A festa dos moleiros

A festa dos moleiros
Fotografias: Lino Ramos e Tiago Canoso

Da porta espiamos o segredo. Há carros desmontados e outros quase prontos, pedaços de papel, plástico e madeira pelo chão, o barulho da rebarbadora a cortar o ferro ecoa no pavilhão dos sonhos. Está quase tudo parado. Daqui a duas horas, quando os voluntários chegarem do trabalho, vai ser uma azáfama até à meia-noite. Estamos no coração das Cavalhadas de Vildemoinhos, uma das festas de São João mais antigas do país e a mais icónica da região de Viseu.

É desta pequena localidade, mesmo à porta da cidade de Viriato, que há mais de 360 anos sai o cortejo, antigamente com animais e carroças engalanadas, hoje com carros alegóricos, grupos de bombos, cabeçudos, gigantones, fanfarras, bandas e ranchos folclóricos. No dia 24 de junho, Viseu enche-se de turistas, pessoas da terra e de fora concentram-se no Rossio para ver o corso, que este ano vai abrir com uma charanga da GNR composta por 30 cavalos.

Tudo começou em 1652, quando alguns agricultores de Vildemoinhos construíram represas no rio Pavia de modo a aumentarem a quantidade de água para as suas terras. Os moinhos pararam e os moleiros saíram à rua em protesto, queixaram-se que os lavradores lhes roubavam a água, ao que estes responderam precisar dela para regar as novidades. Houve tumultos e greves, mas as autoridades não se atreveram a decidir por qualquer dos lados.

Na noite de São João, os homens e mulheres da Broa Trambela reuniram-se de madrugada com gente da cidade no Terreiro do Maçorim – hoje Rossio – e dirigiram-se à capela de São João da Cerreira, onde ferverosamente rezaram ao santo, pedindo água para o Pavia. Repetiram-se os motins, policiou-se a estrada de Vildemoinhos. Não houve milagres e os moleiros foram rio acima e destruíram os açudes.
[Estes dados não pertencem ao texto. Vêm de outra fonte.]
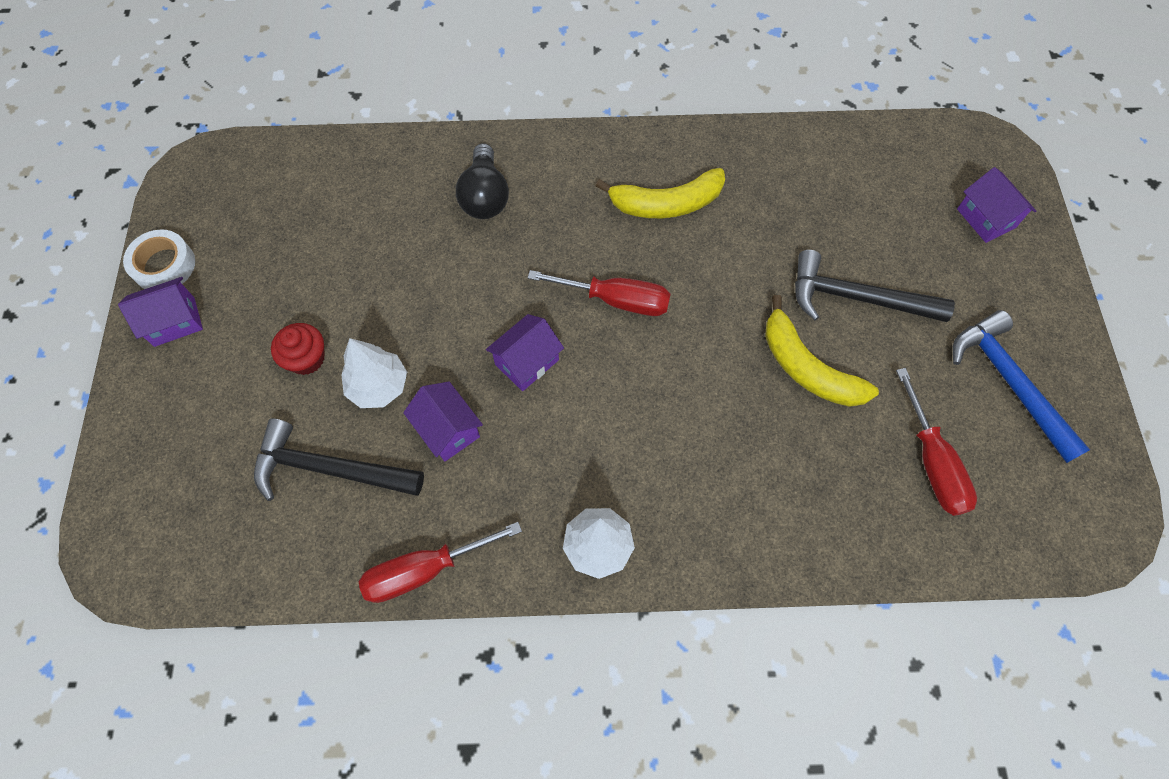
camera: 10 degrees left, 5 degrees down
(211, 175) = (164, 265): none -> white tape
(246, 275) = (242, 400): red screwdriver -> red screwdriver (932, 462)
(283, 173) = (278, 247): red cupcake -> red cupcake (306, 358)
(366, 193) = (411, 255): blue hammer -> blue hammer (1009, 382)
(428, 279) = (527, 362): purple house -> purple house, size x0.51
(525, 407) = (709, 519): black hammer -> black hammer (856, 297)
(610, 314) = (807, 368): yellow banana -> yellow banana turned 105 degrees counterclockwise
Os agricultores reclamaram ao juiz do povo, os interpelados responderam que não faltava fruta ou hortaliça na cidade, ao passo que o pão era caro e escasso. Seguiu-se o recurso para as autoridades de Lisboa, que deram razão aos moleiros. Para celebrar, vestiram os seus melhores fatos, enfeitaram os burros e cavalos e na noite de 23 para 24 de junho de 1653 foram em alegre galopada agradecer ao Santo Precursor. Atrás deles iam os serviçais, armados com sacholas, alavancas e roçadoiras, não fosse o diabo tecê-las. Em São João da Carreira dançaram, cantaram e louvaram.